On Thursday, some current and former Whole Foods employees sent out an email to call employees nationwide to act. The initiative, named Whole Worker, states its goal as to “organize team members companywide on a global scale and collectively voice our concerns to Whole Foods Market and Amazon leadership,” according to the email Yahoo Finance reviewed. “We believe every team member deserves the opportunity to form a union of like-minded team members and push for greater compensation, benefits and profit sharing.”
Employees who received the email are invited to an anonymous chat group on Slack, where they can have “a safe and secure space to discuss our experiences working at Whole Foods”. Retail, Wholesale and Department Store Union (RWDSU) has been assisting their efforts.
Founders of Whole Worker say many of the management issues at Whole Foods date back before Amazon’s acquisition, but they have seen a further deterioration after Amazon brought its fast-moving and high-pressure style of management to the customer-centric grocer. Under Amazon, Whole Foods has been pushing centralization and taking away autonomy from regional stores.

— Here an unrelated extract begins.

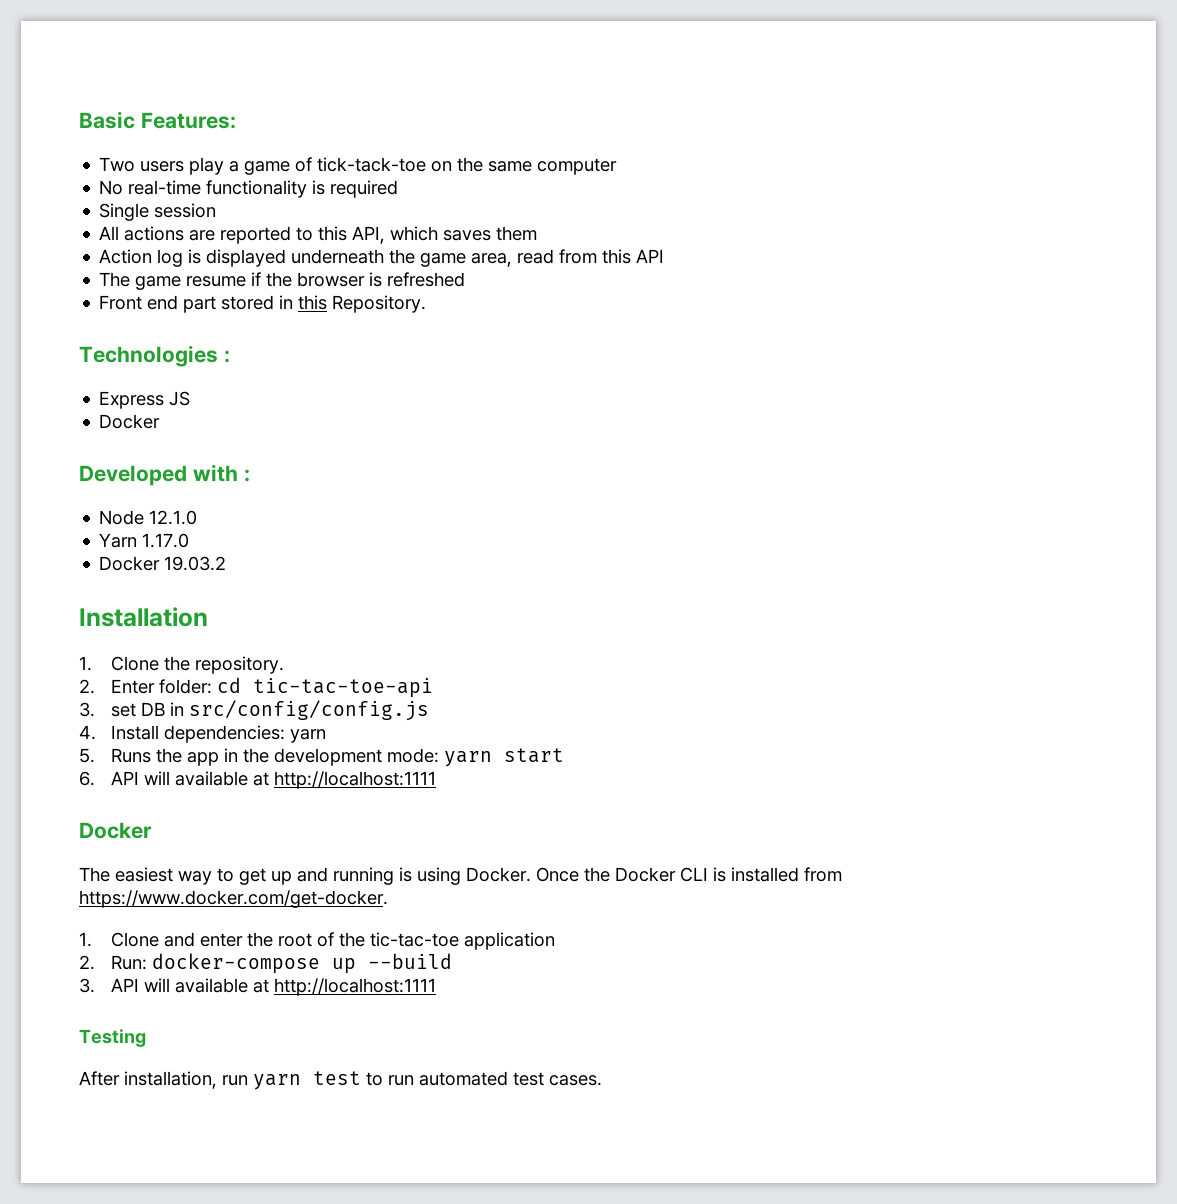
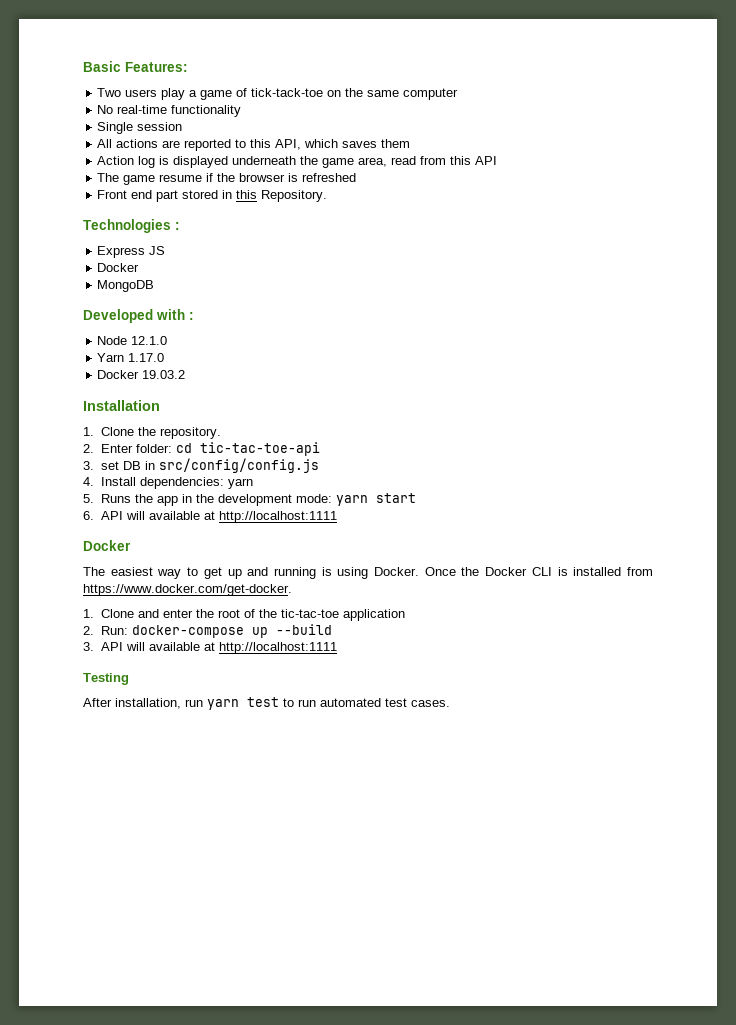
[312,180,399,198] is required -> (242, 111) none
(161, 421) none -> [97,280,155,292] // MongoDB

While Amazon shares (AMZN) doubled in the past year, once soaring over $2,000 and ballooning into a $1 trillion company, some Whole Foods employees say they can’t benefit from the boom because they weren’t granted any shares. Prior to becoming a part of Amazon, Whole Foods employees with at least 6,000 actual service hours are eligible to receive stocks that could vest over the next four years, according to internal documents Yahoo Finance reviewed.
Amazon workers have been trying for years
Unions are not common among retailers nowadays, according to Peter Cappelli, a professor of management at The Wharton School. “Employers are very effective at keeping them out. One way they do that is that they don’t have a lot of full-time employees,” said Cappelli. “It’s difficult to get part-time employees to organize. They have a high turnover, so people don’t stay long enough to invest in starting a union.”
Whole Foods workers are not alone in wanting a union to represent their interest. Amazon workers in fulfillment centers have been pushing to organize for years, yet with little progress. Amazon has been persuading employees they don’t need a union at all-hands meetings, telling them the existing open-door policy would work just well to get their voice heard. John Burgett, a former employee in Indiana who quit in March, wrote on his blog the policy “offers the illusion of voice.”